> **STUDY TEXT**
<<<<

Interpretation and conclusions

In conclusion, there are significant trends in the patterns of shark tank deals. Recapitulating our research question, the point of this study was to explore what makes a Shark Tank pitch more likely to reach a deal on the show and what happens to successful deals. Specifically, we wanted to observe whether a pitcher’s background influences their likelihood of getting a deal, what happens to a business’s valuation when they reach a deal, as it often involves haggling with the sharks, and how the shark’s investment patterns have varied over time.

After completing the analyses, we have found that if a company is going to agree to a deal, they should expect their valuations to become between 56.3% to 78.5% of their original valuation depending on the shark. We also find that some sharks are “greedier” when it comes to valuations than others. Specifically, Daymond tends to cut the original valuations by the most, and Lori by the least: 56.3% and 78.5% of the original valuation, respectively. Also, in regards to original valuations and getting a deal, through bootstrapping we have found that actually, the pitches that reach a successful deal tend to have a higher median pitch. Our confidence intervals showed that failed pitches sometimes are too low, which perhaps shows that sharks are often more eager to invest in pitches that are more confident in themselves.

In regards to industries, we find that certain industries have had varying levels of success in securing deals with sharks over time. The Children/Education and Food and Beverage industries were the most invested in during the show’s early years in 2009, with about 10 sharks reaching deals with companies in those industries. The Food/Beverage industry reached its peak in 2013, with approximately 22 sharks investing in that industry. In 2016, sharks were more hesitant to invest, and no industry has had more than 5 deals in a given year since then. As of the most recent data in 2022, the Lifestyle/Home industry has the most businesses that have secured deals with sharks, with approximately 5 deals. However, a significant relationship between industry and deal success rate does not appear. This shows us that in creating a shark tank pitch, a pitcher should not be afraid to choose whatever category they want: other factors are more important.

Lastly, our analysis of gender shows us that male pitchers experience better odds at getting a deal than female pitchers. Further, the demographics of the pitchers are majority male, then female, and lastly mixed.

We hope that this paper could serve as useful information for potential pitchers on Shark Tank. Despite the limited scope of our project, it is clear that there are underlying biases and trends in the patterns of sharks.

>>>>

> **WHAT TO PRODUCE**
Reproduce the part of the Shark Tank conclusions starting at "In conclusion, there" and ending at "varied over time.".

> **DATA RECORDS**
<<<<

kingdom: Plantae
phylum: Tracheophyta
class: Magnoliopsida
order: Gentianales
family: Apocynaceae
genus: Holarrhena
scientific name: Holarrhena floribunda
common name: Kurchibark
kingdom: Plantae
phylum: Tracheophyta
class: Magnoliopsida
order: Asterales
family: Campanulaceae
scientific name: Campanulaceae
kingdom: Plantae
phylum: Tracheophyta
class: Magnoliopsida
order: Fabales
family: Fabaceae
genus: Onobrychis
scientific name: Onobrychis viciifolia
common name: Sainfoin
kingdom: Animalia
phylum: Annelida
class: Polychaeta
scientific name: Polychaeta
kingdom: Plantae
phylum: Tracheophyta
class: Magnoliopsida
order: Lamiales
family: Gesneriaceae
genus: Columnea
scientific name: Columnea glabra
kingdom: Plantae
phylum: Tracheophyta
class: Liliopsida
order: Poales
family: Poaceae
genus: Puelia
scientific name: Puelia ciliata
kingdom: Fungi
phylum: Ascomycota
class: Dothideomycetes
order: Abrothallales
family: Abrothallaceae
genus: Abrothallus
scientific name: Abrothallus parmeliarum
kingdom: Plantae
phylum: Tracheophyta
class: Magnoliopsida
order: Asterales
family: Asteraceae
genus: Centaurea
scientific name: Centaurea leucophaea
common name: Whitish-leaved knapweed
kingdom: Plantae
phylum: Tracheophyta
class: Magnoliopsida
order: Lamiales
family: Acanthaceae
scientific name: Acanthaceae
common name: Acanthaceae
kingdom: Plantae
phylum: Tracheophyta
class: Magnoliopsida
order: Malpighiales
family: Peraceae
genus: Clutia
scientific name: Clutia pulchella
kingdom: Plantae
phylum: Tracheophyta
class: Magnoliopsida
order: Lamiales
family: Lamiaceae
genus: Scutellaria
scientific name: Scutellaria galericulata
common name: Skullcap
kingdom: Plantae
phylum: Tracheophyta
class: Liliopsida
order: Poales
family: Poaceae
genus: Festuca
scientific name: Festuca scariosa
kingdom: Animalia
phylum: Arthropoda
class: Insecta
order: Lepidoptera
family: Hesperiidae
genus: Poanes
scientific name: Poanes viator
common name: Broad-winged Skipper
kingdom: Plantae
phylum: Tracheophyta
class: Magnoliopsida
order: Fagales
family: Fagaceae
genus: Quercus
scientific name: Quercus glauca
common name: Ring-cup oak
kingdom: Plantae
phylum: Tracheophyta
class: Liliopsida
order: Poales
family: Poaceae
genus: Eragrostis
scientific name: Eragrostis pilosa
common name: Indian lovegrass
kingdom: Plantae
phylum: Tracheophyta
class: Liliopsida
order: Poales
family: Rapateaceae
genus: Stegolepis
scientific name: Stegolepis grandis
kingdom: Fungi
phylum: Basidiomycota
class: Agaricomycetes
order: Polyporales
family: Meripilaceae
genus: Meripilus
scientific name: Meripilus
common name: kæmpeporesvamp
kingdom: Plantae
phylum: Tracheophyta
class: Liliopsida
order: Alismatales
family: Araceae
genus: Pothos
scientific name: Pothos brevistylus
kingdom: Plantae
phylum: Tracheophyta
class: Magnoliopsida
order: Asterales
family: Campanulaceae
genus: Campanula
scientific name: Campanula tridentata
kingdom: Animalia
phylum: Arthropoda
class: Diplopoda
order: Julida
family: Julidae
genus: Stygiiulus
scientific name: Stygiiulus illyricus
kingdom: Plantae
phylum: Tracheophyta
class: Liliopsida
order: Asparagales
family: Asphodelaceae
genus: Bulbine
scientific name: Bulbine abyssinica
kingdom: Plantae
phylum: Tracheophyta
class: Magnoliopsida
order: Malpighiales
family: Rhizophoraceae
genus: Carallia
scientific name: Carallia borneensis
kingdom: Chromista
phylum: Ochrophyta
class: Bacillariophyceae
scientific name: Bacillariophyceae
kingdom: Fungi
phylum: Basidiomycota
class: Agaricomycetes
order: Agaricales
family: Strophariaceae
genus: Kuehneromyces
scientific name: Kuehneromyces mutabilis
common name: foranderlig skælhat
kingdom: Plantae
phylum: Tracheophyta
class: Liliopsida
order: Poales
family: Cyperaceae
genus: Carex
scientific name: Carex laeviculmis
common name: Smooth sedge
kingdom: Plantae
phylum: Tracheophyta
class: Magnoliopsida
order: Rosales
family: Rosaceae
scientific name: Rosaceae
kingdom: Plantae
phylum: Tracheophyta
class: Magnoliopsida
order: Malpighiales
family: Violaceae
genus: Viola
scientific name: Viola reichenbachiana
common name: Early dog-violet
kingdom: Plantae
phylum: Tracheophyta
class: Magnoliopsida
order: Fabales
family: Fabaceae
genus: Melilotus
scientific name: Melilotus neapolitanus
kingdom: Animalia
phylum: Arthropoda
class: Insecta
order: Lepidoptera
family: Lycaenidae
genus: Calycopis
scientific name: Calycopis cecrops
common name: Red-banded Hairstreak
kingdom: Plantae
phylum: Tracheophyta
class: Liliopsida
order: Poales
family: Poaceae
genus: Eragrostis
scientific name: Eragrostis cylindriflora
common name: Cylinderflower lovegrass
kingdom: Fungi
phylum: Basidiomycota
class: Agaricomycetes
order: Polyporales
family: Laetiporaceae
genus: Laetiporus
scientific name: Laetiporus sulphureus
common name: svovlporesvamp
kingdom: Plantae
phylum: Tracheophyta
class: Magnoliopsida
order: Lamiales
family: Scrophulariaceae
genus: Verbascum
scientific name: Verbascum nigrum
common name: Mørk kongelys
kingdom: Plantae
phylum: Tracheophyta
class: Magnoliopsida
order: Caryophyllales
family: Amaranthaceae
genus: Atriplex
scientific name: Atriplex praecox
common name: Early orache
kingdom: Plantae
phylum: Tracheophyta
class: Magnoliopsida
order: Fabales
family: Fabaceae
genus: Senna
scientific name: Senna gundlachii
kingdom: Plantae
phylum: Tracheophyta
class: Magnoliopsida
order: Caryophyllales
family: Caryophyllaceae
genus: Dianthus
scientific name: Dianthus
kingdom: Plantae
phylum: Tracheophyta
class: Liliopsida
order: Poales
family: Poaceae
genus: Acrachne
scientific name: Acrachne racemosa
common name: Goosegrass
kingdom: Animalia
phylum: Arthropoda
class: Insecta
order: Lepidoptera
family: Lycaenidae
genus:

>>>>

> **ANSWER SPACE**
In conclusion, there are significant trends in the patterns of shark tank deals. Recapitulating our research question, the point of this study was to explore what makes a Shark Tank pitch more likely to reach a deal on the show and what happens to successful deals. Specifically, we wanted to observe whether a pitcher’s background influences their likelihood of getting a deal, what happens to a business’s valuation when they reach a deal, as it often involves haggling with the sharks, and how the shark’s investment patterns have varied over time.